Bogotá (Miércoles, 23-03-2011, Gaudium Press) Vivimos inmersos en una maravillosa ‘biblioteca’. Ella contiene entretanto un solo y sublime libro, el libro de la Creación.
Ya lo decía Hugo de San Víctor en el comentario a la ‘Coelestis Hierarchiae’ de Dionisio, según Mons. Juan Clá Dias en su obra «El Primer Mirar»: [Hugo de San Víctor] dice que Dios manifestó por primera vez su sabiduría a través del mundo natural – el primer libro en el cual escribió su nombre.»
Entretanto, aunque la Creación sea un libro abierto para que todos los hombres puedan leer en sus caracteres las palabras divinas, no todos se aprovechan de su lectura, según se lamenta el mismo San Víctor, esta vez en el Didascalicon: «El hombre ignorante ve un libro abierto, percibe ciertas señales, pero no conoce ni las letras ni el pensamiento que ella manifiestan. Así también el insensato, el hombre animal que no percibe las cosas de Dios, ve la forma exterior de las criaturas visibles, pero no comprende los pensamientos que ellos manifiestan».
¿Y que es lo que manifiestan la obras de la creación, que algunos dichosos escuchan y entienden, y otros -infelices- solo perciben en la superficie? Estos últimos, según el autor de la Sabiduría «desconocieron a Dios, y, a través de los bienes visibles, no supieron conocer a Aquel, que es, ni reconocieron el Artista considerando sus obras» (Sb 13, 1).
Es que como dice Juan Pablo II en la ‘Veritatis Splendor’, «el esplendor de la verdad brilla en todas las obras del Creador, particularmente en el hombre creado a imagen y semejanza de Dios: la verdad ilumina la inteligencia y modela la libertad del hombre, que de este modo, es llevado a conocer y a amar al Señor». A ello también nos convoca la Escritura, cuando expresa que «a partir de la grandeza y hermosura de las cosas, se llega, por analogía, a contemplar a su Autor» (Sb 13, 5).
Foto: Diego R. Lizcano |
¿Cómo no encontrar a Dios en un lindo y a la vez sencillo paisaje como el de la foto adyacente? Es el paisaje de un lago de montaña en las cercanías de Bariloche, Argentina.

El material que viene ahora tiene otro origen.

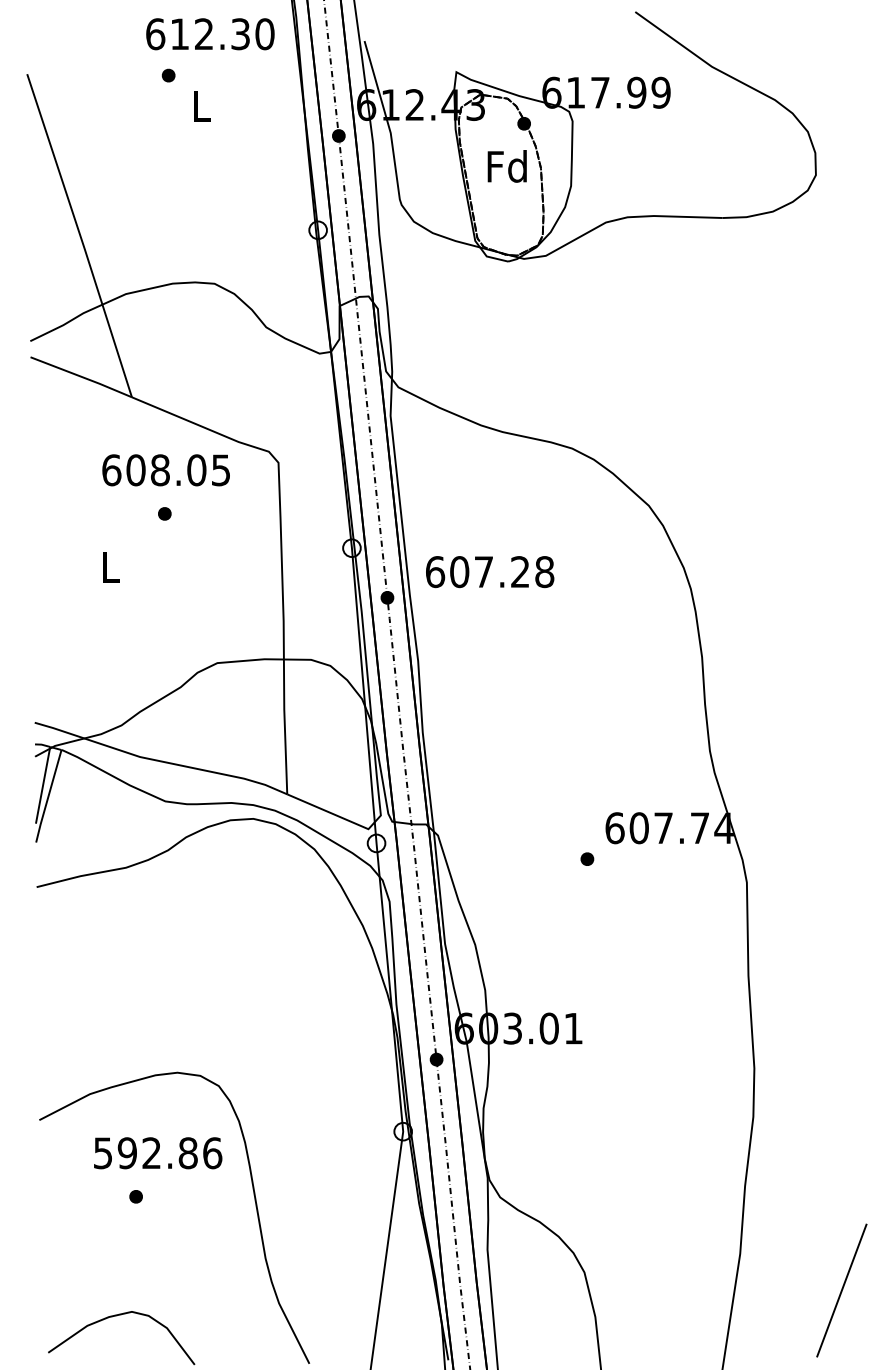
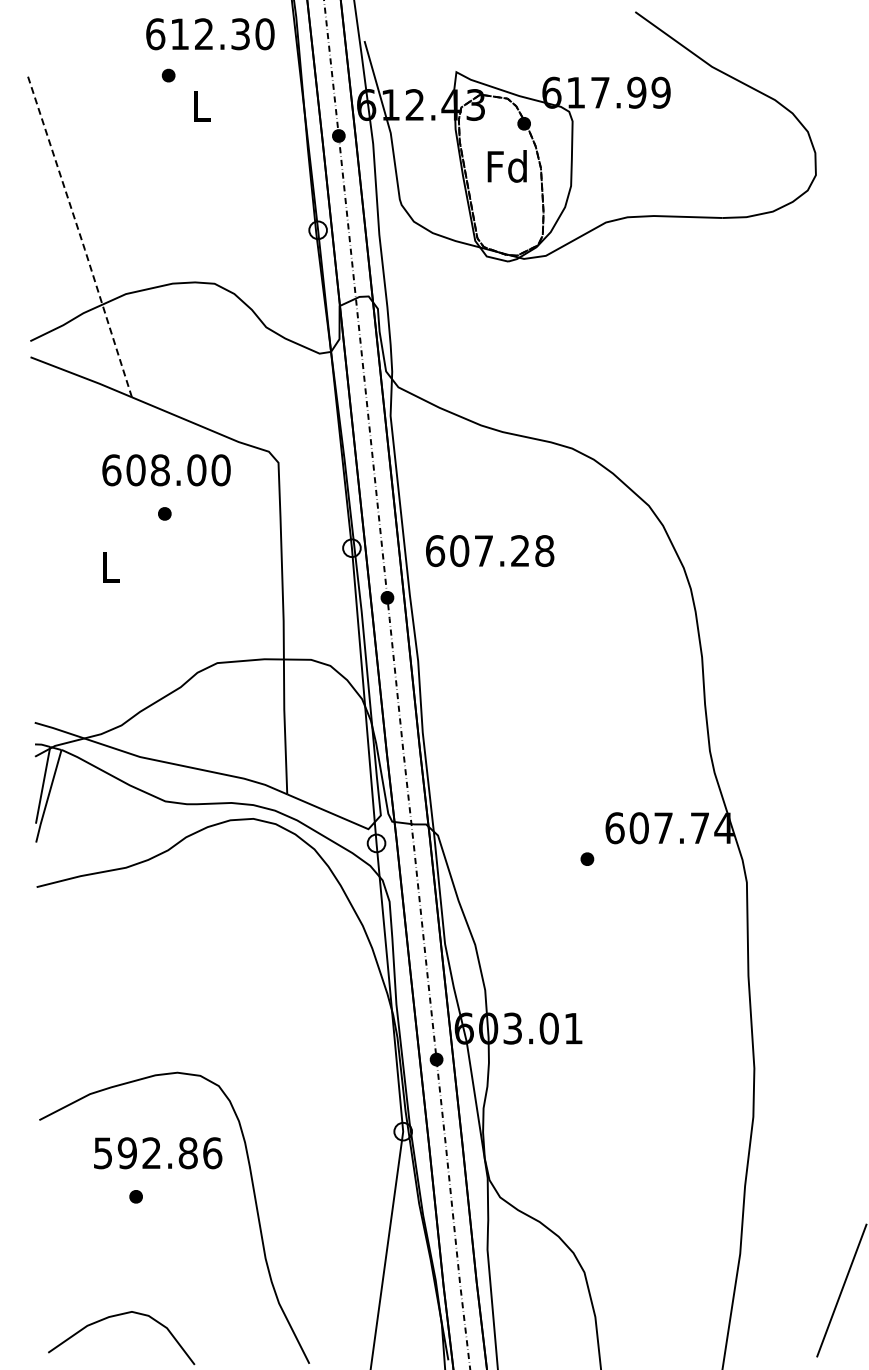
line at (80, 235): solid -> dashed
text at (220, 470): 608.05 -> 608.00
text at (490, 572) position: (490, 572) -> (490, 551)
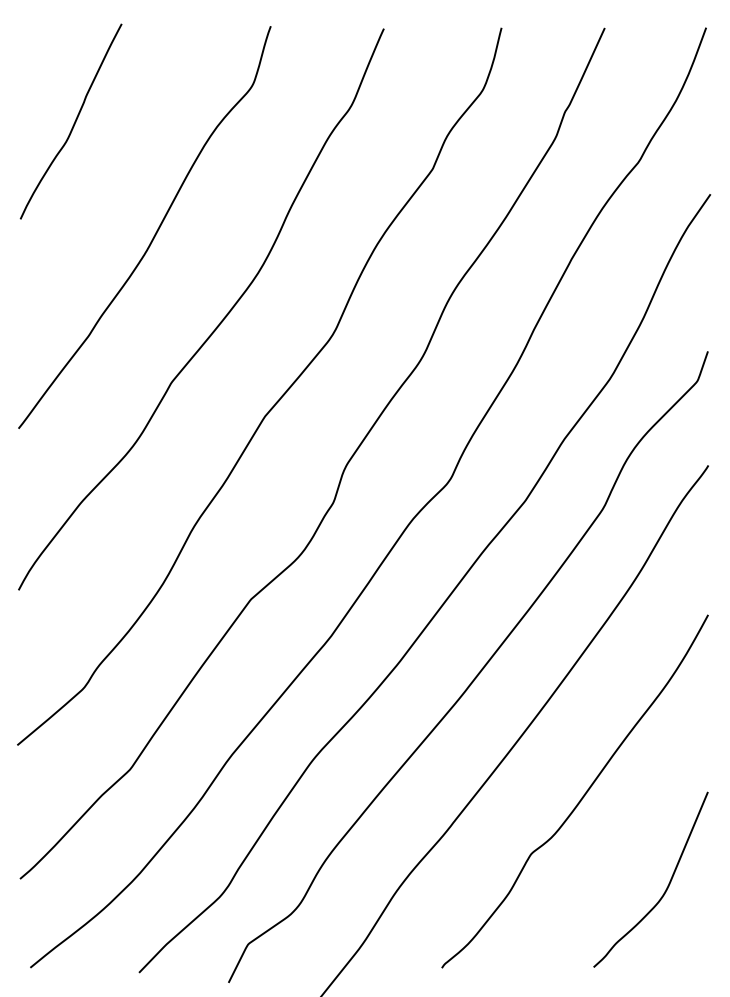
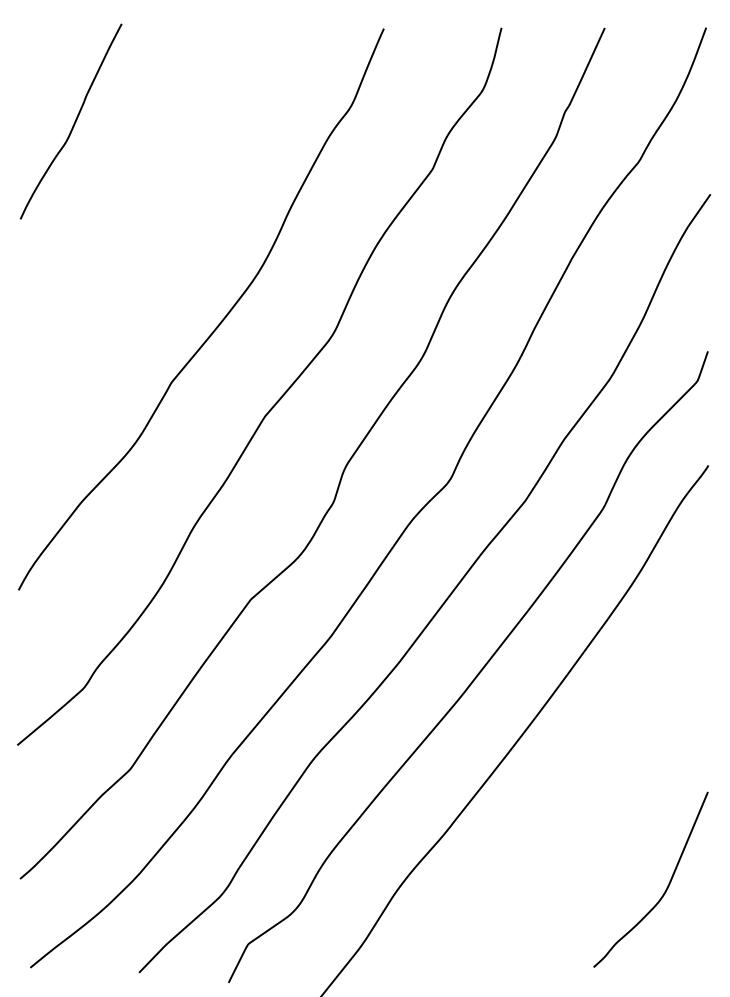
curve at (155, 232): present -> none
curve at (581, 797): present -> none
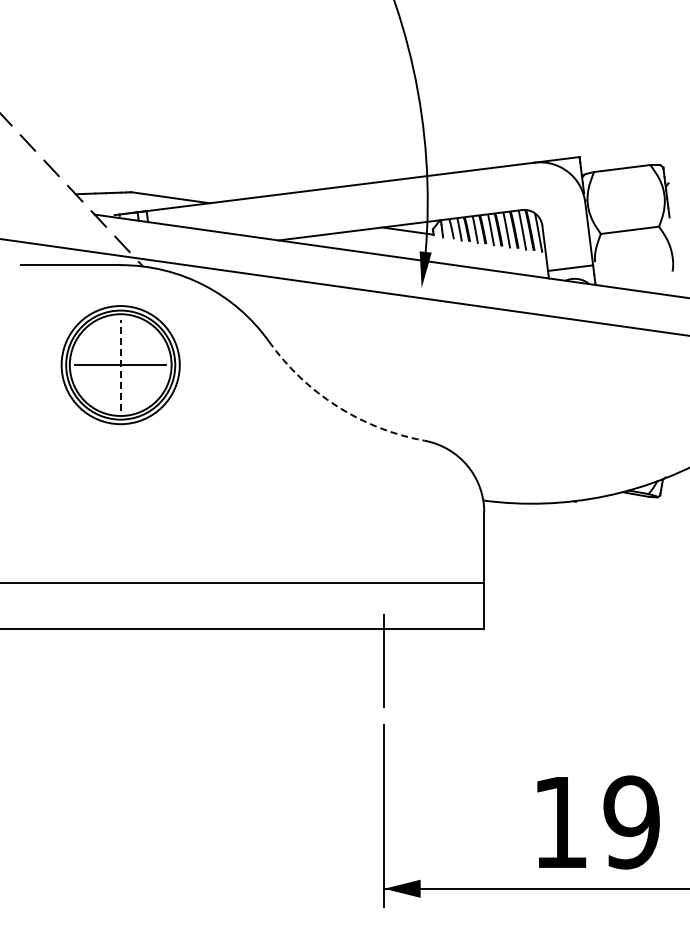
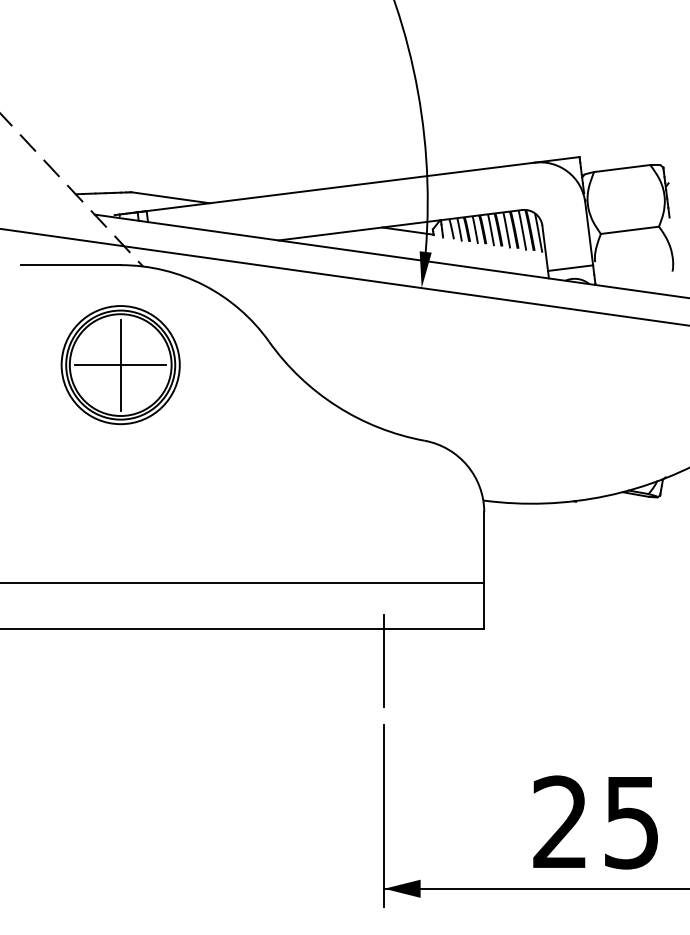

Lamentablemente por su abundancia, el hombre a veces cierra sus ojos a esa maravilla de Dios que son las aguas. En el agua todo se embellece, las cosas se perfeccionan, se acercan al Absoluto. La estela que va dejando tras de sí el bote donde va nuestro fotógrafo, tiene el encanto de la pequeña maravilla. Es una estela que combina lo pintoresco con lo efímero, pues tras un tiempo de permanencia desaparecerá suavemente. Combina también la estabilidad con la flexibilidad, pues al mismo tiempo que un tanto permanece, es móvil y ondulante como son móviles las aguas. Es además delicada, pues forma un conjunto que no rompe sino que es armónico con el resto de las aguas del lago.
Todo el ambiente, siendo de nieve, es al mismo tiempo puro y sereno. Todo invita a la reflexión tranquila, al pensamiento calmo y profundo, a abandonar la agitación y futilidad de la vida moderna. La firme colección de pinos que bordea la orilla parece introducir un muro protector entre la adusta cadena de montañas, y la candidez del lago. El contraste entre una y otro se ve atenuado por el reflejo de las montañas en el lago, que llama a contemplar los picos más en el agua que en su realidad.
Tal vez desearíamos que el destino final de nuestro recorrido en el bote fuese una acogedora cabaña, donde en agradable compañía pudiésemos degustar unos buenos sorbos de una bebida caliente, y pudiésemos hablar de cómo es necesario y grande… Dios.
Dios, sí, pues nada nos sacia sino es Él, nada nos llama como Él, nada es puro, calmo, sereno, cristalino, protector, cándido y sublime como Él. Hablar de Dios y pensar en Dios a partir de sus criaturas, para no engrosar el número de insensatos del que nos advierte la Escritura.